It's more entertainment than educational for me, but mostly I feel jealous that the host is being paid to travel the world and train with famous martial arts masters. lucky lucky lucky!

Kinda like that Travel Channel show where that woman gets to travel all over the world and stay in the most expensive hotels.

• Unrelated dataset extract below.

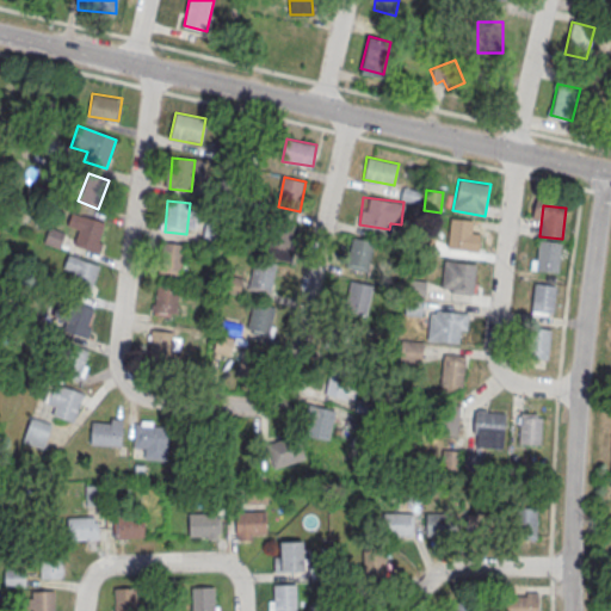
[(73,213),(105,224),(96,253),(74,246),(79,230),(68,227),(73,213)]
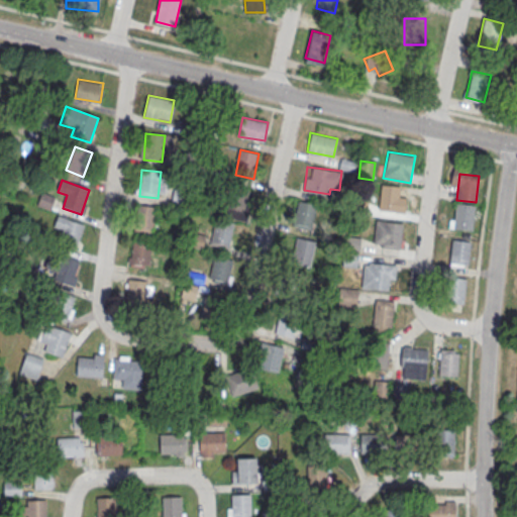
[(382,186),(401,188),(398,213),(380,211),(382,186)]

How does one find a job like that?

lucky lucky lucky!


----------



## Shaolin Bushido (Jun 13, 2006)

I've enjoyed virtually every episode that I've seen; I'm pretty sure there are only like 6 or 7 in total.  I'd hate to do a stand-up routine with y'all as the audience!  Tough crowd!:jedi1:


----------



## Bigshadow (Jun 13, 2006)

I have seen 3 of them.  I thought they were boring!  I could barely finish watching them.


----------



## Brian R. VanCise (Jun 13, 2006)

I have only seen one episode and was not impressed.  I however would like to see the Kalarippayattu episode.

Brian R. VanCise
www.instinctiveresponsetraining.com


----------



## Kensai (Jun 13, 2006)

Unfortunately, I wasn't overly impressed with the show either. Don't know why, just couldn't get into it. My preference would be for Mind Body and Kick *** Moves, that's an awesome show. Just my tuppence though.


----------